Florida, however, provides an excellent test case for those who may not be swayed by the theoretical argument for choice and competition. The state ranks fourth-best in the nation for K-12 achievement, according to Education Week’s annual report card. The supposedly all-important metric of per-pupil spending, meanwhile, was roughly $9,350, or slightly less than what Nevada spends, according to the most recent data from the U.S. Census Bureau.

Imagine how much more manageable the budget crisis would be if the Legislature funded Nevada’s Education Savings Account (ESA) program in 2017, rather than killing it at the request of the teachers’ unions.

ESAs would have provided parents with $5,700 to spend on any educational option of their choice, allowing all Nevadans, not merely the wealthy, to give their child an education tailored to their unique needs. And with Nevada currently spending more than $10,000 per-pupil to fund the public-school system, ESAs would also generate significant taxpayer savings.

Further, the budgetary flexibility of this approach would have allowed the Legislature to make any necessary cuts in a manner that minimized their damage, rather than concentrating the harm on the most vulnerable, as was done here.

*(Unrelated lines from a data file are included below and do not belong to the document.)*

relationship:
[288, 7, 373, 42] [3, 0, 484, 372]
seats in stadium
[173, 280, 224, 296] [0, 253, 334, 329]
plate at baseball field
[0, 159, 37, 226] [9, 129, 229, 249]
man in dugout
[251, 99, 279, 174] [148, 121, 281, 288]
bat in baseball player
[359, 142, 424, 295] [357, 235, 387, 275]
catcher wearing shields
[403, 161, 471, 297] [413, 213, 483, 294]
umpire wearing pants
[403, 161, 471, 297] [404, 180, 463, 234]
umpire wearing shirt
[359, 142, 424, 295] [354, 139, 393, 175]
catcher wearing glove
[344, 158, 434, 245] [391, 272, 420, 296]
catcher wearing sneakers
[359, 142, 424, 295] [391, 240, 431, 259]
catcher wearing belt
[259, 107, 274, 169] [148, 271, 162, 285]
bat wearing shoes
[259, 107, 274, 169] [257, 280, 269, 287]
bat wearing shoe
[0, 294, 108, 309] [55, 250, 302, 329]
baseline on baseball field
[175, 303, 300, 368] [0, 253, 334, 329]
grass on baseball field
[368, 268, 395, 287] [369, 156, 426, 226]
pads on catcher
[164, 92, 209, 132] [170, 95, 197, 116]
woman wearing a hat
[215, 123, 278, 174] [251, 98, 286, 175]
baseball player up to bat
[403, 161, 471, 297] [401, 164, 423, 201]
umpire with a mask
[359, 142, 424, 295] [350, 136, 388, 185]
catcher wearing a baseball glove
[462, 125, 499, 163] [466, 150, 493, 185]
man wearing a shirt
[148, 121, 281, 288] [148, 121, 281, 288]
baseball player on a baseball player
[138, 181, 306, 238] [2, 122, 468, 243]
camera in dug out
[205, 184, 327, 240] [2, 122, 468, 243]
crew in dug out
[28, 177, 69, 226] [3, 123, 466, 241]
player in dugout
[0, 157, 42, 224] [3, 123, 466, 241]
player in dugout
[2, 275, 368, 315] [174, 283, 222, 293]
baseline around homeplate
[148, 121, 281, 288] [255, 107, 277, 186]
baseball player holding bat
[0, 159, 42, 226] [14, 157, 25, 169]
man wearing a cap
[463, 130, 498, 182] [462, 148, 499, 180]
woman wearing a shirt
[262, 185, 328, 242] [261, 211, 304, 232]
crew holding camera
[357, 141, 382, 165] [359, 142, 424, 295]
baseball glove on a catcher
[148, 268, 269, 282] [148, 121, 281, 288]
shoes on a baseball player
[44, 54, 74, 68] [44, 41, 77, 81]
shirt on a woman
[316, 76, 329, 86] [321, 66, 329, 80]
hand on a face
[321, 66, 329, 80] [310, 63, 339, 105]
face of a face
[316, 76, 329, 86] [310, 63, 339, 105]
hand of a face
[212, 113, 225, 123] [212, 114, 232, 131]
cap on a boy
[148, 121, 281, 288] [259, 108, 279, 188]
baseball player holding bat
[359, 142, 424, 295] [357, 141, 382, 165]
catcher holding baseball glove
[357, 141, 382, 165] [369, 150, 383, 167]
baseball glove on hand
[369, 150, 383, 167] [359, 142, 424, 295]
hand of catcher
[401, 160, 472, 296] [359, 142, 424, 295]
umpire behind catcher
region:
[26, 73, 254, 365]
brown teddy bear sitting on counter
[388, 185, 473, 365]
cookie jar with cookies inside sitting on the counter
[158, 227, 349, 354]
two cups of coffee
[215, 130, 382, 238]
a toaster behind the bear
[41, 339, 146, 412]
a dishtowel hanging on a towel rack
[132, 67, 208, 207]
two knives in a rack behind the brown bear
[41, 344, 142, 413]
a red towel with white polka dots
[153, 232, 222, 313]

When Nevadans were asked about ESAs in a 2019 poll by EdChoice, 73 percent of the more than 1,200 respondents favored such a plan. Of the parents who answered, 82 percent supported ESAs.

The teachers’ unions and other beneficiaries of the current monopoly system, however, fiercely oppose such changes, fearing they would reduce the total dollars that flow to the public school system. While this objection may be true in a narrow sense, it also rests on the assumption that students should remain trapped in schools that don’t work for them just so the public school system can collect more revenue. It’s unlikely most parents share that view.

Facilitating student learning, not protecting a monopoly system from competition, should be the purpose of state educating spending. The Legislature can do just that, while saving money, by restoring and fully funding Nevada’s Education Savings Account program.